┌─ EXTRACT PROVIDED

• netstar
  • Transparent REST
  • How to handle keepalives and handshakes
  • Peer API
  • Description
    • f1
    • f2
    • f3
    • f4
    • f5
    • f6
    • f7

netstar

TODO Transparent REST

We need a way, probably a lot of traits, to make sure that when netstar communicates over HTTP with it self, the data is exactly the same on both sides. That is before the adaptation for HTTP transmition. We must not loose Error or Ok information, but we can drop Internal Errors, (we need a catch all External Error for Internal Errors)

TODO How to handle keepalives and handshakes

Should a handshake be sent automatically? Is it dangerous? Should the user be able to manually send one? Decide and implement.

Peer API

• get by public key GET /peer?publickey=<publickey>

  • connection state

    • endpoint

    • if connected

  • shared secret

• add POST /peer?publickey=<publickey>

  • optionally endpoint

  • shared secret

• set PUT /peer?publickey=<publickey>

  • endpoint

  • shared secret

• del DELETE /peer?publickey=<publickey>

  • public key

• list -> public keys GET /peers

Description

Outdated!

f1

Performs cryptographic operations on a packet, the data in the Packet structure will be decrypted/encrypted based on the message type, returns modified Packet

• Encrypt

  struct Encrypt {
  packet: Packet,
  xaed: XChaCha20Poly1305
  } -> EResult<Packet>

• Decrypt

  struct Decrypt {
  packet: Packet,
  xaed: XChaCha20Poly1305
  } -> EResult<Packet>

f2

Transfers the cryptographic operation down to the workers, which actually perform the work. The additional buffer is needed for the operation and is fetched from the Central Store. The workers themselves can't do it, since they're SyncActors.

└─
┌─ EXTRACTED INFORMATION

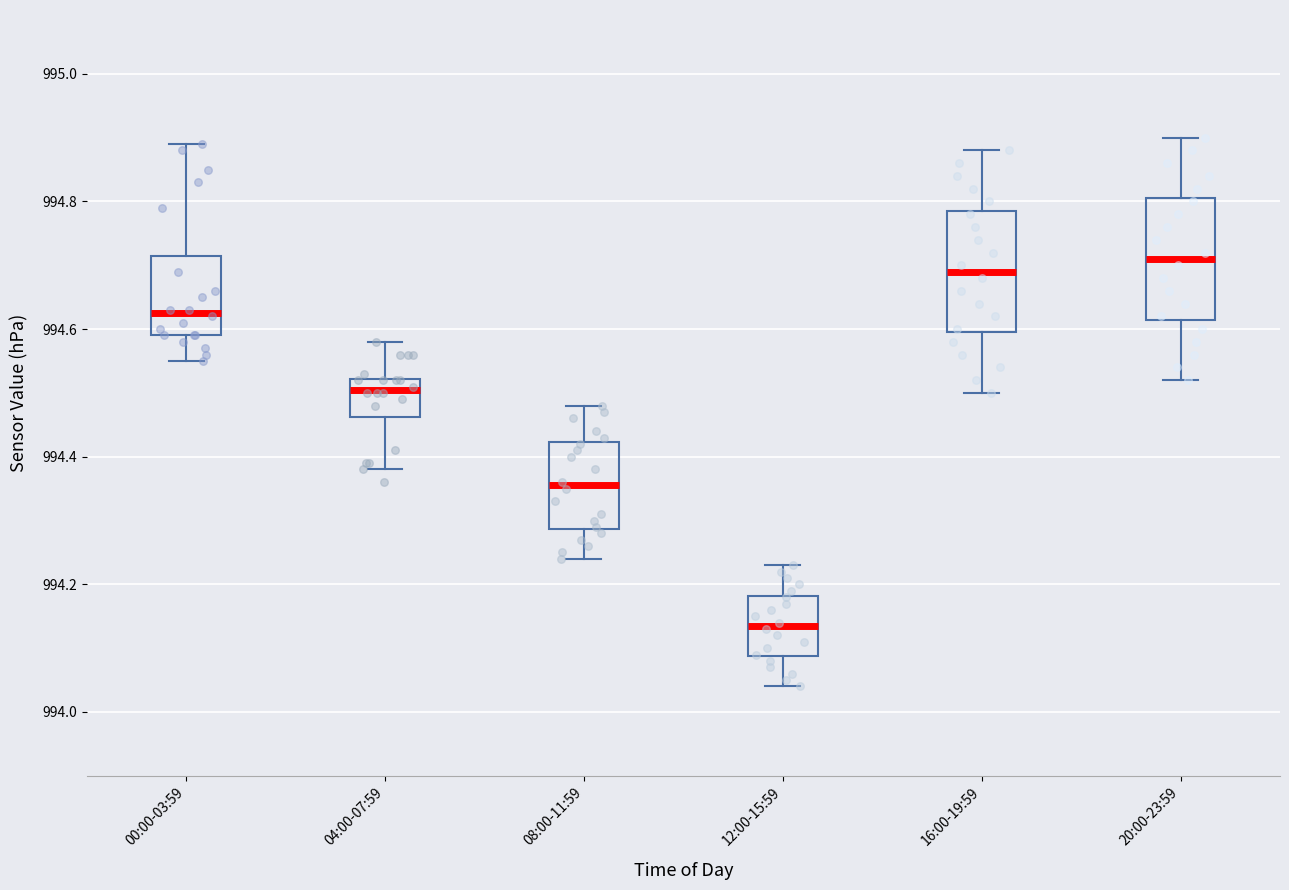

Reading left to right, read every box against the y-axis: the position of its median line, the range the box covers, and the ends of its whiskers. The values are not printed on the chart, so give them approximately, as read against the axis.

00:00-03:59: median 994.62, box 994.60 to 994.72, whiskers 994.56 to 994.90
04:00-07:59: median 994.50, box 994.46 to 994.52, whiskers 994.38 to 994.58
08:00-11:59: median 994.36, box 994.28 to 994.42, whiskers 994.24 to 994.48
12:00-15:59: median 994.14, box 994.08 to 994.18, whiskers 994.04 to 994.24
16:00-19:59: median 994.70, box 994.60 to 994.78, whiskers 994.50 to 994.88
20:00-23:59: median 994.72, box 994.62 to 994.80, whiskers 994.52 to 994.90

└─

_ACTIVITY A_: From the netstar notes, list every operation in the Peer API with its HTTP method and path.
_ACTIVITY B_:
Using the netstar notes, answer these:
(i) Which two fields does the Encrypt struct contain?
(ii) Why can't the workers fetch the additional buffer themselves?
(iii) What kind of error is needed as a catch-all for Internal Errors?
The stored entries play no part in what follows.

_RESULT A_:
- get: GET /peer?publickey=<publickey>
- add: POST /peer?publickey=<publickey>
- set: PUT /peer?publickey=<publickey>
- del: DELETE /peer?publickey=<publickey>
- list: GET /peers

_RESULT B_:
(i) packet: Packet and xaed: XChaCha20Poly1305
(ii) Because they're SyncActors.
(iii) An External Error.